To run this project, install the required libraries. You can install them manually or via requirements.txt
:
pip install -r requirements.txt
Key dependencies:
- Pandas
- PySpark
- Scikit-learn
- Matplotlib
- Seaborn
- cuDF
- cuGraph
Note: GPU support (for cuDF/cuGraph) is optional but improves performance for large graph operations.
Clone the repository and run the notebook:
git clone https://github.com/committopush/ML_Bitcoin_Transactions_Analysis.git
cd ML_Bitcoin_Transactions_Analysis
jupyter notebook ML_Bitcoin_Transactions_Analysis.ipynb
- Compares the runtime of Spark and Pandas when computing the number of transactions each address has participated in.
- Benchmarks are taken over multiple runs for reliability.
Insights:
- PySpark performs significantly better on large datasets due to distributed computation.
- Pandas is faster on smaller datasets but scales poorly.
- Calculates high-level transaction statistics such as totals, means, and standard deviations.
- Includes visualizations for transaction trends and value distribution.
Creates indices to support a hypothetical web service providing per-address statistics:
- Account Balance: Net balance computed from 'Input' and 'Output' columns.
- Top-3 Commercial Partners: Most frequently interacting counterparties.
- Average Transaction Value: Calculated over the address’s history.
- Additional metrics include:
- Address Age
- Average Daily/Weekly/Monthly Transaction Values
- Number of Inputs/Outputs
- Builds machine learning models to classify addresses based on activity.

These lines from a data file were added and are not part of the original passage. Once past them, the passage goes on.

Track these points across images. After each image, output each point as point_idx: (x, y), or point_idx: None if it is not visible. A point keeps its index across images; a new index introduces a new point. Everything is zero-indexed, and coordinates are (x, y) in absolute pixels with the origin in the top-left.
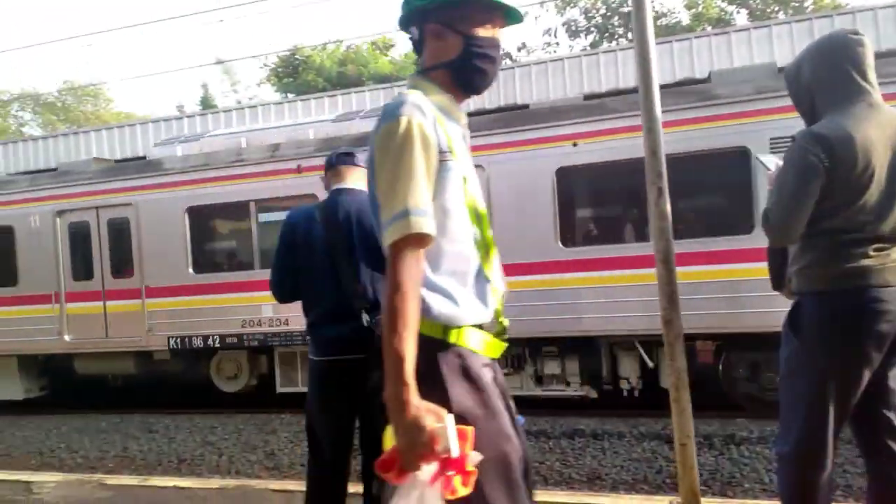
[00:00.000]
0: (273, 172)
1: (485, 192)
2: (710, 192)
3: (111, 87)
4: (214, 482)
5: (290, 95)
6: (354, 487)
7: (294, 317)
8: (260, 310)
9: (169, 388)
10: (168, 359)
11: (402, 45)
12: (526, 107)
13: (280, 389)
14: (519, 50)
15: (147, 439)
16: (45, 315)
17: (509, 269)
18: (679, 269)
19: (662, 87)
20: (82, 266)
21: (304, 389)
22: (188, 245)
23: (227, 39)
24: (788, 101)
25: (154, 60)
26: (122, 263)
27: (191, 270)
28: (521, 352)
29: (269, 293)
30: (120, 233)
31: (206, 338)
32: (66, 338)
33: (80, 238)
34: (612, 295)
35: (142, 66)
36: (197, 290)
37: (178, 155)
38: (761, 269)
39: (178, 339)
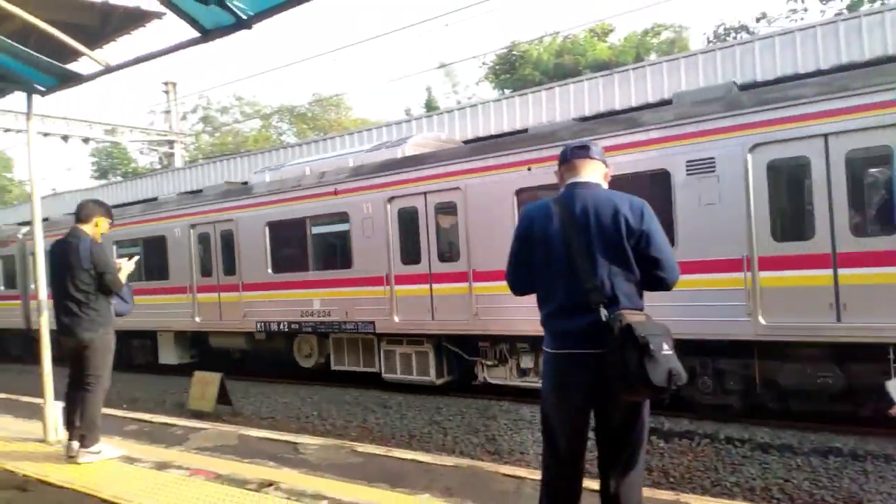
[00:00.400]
0: (319, 195)
1: (463, 209)
2: None
3: (350, 96)
4: (449, 460)
5: (507, 91)
6: (591, 483)
7: (335, 310)
8: (312, 303)
9: (267, 361)
10: (265, 338)
11: (622, 29)
12: (525, 131)
13: (334, 367)
14: (758, 20)
15: (383, 414)
16: (184, 301)
17: (482, 276)
18: None
19: (600, 115)
20: (206, 265)
21: (351, 368)
22: (268, 251)
23: (450, 43)
24: (703, 126)
25: (386, 69)
26: (230, 264)
27: (270, 271)
28: (503, 348)
29: (319, 289)
30: (228, 241)
31: (278, 323)
32: (197, 319)
33: (204, 244)
34: None
35: (376, 75)
36: (273, 286)
37: (265, 181)
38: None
39: (262, 324)
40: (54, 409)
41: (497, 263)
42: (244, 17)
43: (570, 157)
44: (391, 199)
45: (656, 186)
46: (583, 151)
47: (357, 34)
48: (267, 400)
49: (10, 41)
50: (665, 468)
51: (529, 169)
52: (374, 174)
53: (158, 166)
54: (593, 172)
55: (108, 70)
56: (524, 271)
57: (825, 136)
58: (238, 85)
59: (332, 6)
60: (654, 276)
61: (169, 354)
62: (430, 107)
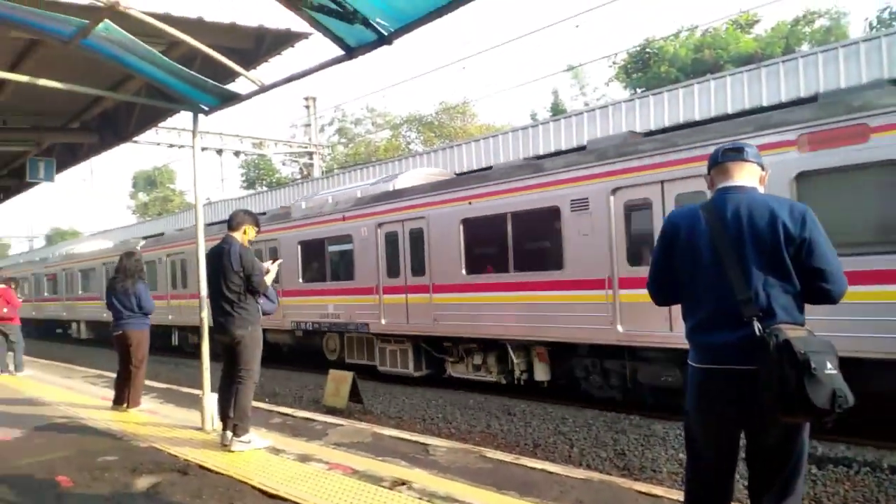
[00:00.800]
0: (332, 220)
1: (427, 234)
2: (539, 239)
3: (477, 103)
4: (580, 472)
5: (639, 91)
6: None
7: (342, 313)
8: (328, 307)
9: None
10: (303, 336)
11: (769, 19)
12: (490, 168)
13: (347, 361)
14: None
15: (506, 420)
16: None
17: (439, 288)
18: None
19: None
20: None
21: (358, 362)
22: (300, 264)
23: (579, 44)
24: (582, 173)
25: (514, 73)
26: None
27: (300, 280)
28: (461, 347)
29: (333, 296)
30: (273, 256)
31: (306, 323)
32: None
33: (258, 258)
34: (498, 309)
35: (503, 80)
36: (303, 293)
37: (301, 207)
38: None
39: (295, 323)
40: (211, 400)
41: (448, 278)
42: (385, 33)
43: (722, 160)
44: (381, 225)
45: (552, 220)
46: (736, 154)
47: (486, 41)
48: (395, 400)
49: (180, 66)
50: (818, 497)
51: (470, 203)
52: (369, 204)
53: (299, 176)
54: (748, 175)
55: (263, 89)
56: (667, 281)
57: (661, 182)
58: (370, 97)
59: (461, 15)
60: (817, 288)
61: None
62: (556, 110)
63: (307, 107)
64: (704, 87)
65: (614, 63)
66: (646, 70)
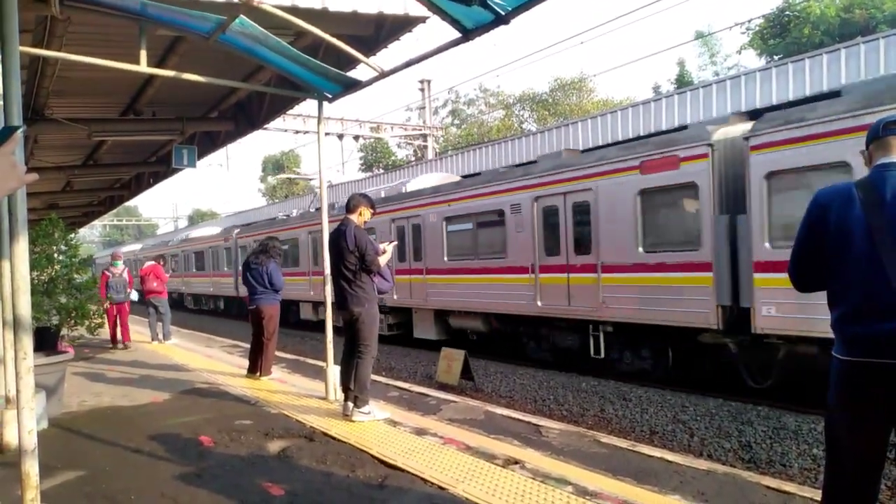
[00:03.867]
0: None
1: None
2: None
3: (593, 78)
4: (702, 463)
5: (776, 58)
6: None
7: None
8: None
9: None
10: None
11: None
12: (479, 174)
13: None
14: None
15: (622, 405)
16: (304, 282)
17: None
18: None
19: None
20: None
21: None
22: (312, 254)
23: (708, 11)
24: (514, 185)
25: (637, 45)
26: (315, 260)
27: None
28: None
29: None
30: (316, 243)
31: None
32: (311, 293)
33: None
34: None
35: (622, 55)
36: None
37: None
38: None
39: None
40: (334, 372)
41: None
42: (502, 13)
43: (883, 135)
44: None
45: (500, 218)
46: None
47: (606, 12)
48: (505, 379)
49: (307, 56)
50: None
51: (450, 204)
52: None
53: (413, 158)
54: None
55: (383, 75)
56: (812, 265)
57: (564, 194)
58: (484, 77)
59: None
60: None
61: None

- Feature Engineering: Includes transaction frequency, average transaction value, and partner diversity.
- Models Used:
- k-Nearest Neighbors (k-NN)
- Random Forest
- Evaluation Metrics: Accuracy, Precision, Recall, F1 Score
Results:
- Random Forest significantly outperformed k-NN.
- Accuracy: 72.31%
- Precision: 71.27%
- Recall: 72.31%
- F1 Score: 71.51%
- Applies KMeans clustering to group Bitcoin addresses by behavior.
- Elbow Method used to determine optimal number of clusters.
- Outlier Detection improves cluster cohesion.
- PCA used for 2D visualization of clusters.
Insights:
- Initial clusters were influenced by outliers.
- Removing outliers decreased the silhouette score slightly but improved cluster quality.
- Models the transaction network as a directed graph.
- Nodes: Addresses
- Edges: Transactions weighted by BTC value
- Applies PageRank to determine influential addresses.
Discussion:
- PageRank revealed a few highly influential nodes.
- These may correspond to exchanges, mining pools, or large services.
- The distribution resembled real-world networks with central hubs.
- Identified the Top-10 Largest Transactions
- Visualized the evolution of transaction volume over time in both BTC and USD
- Demonstrated strong performance of classification models
- Showed effective clustering of behaviorally similar addresses
- Uncovered key influencers in the network via PageRank
This project showcases the power of combining traditional data tools (Pandas, Scikit-learn), big data frameworks (PySpark), and GPU-accelerated libraries (cuDF, cuGraph) to analyze cryptocurrency transactions. It demonstrates how to extract behavioral patterns, group similar addresses, and identify key players in a decentralized network like Bitcoin.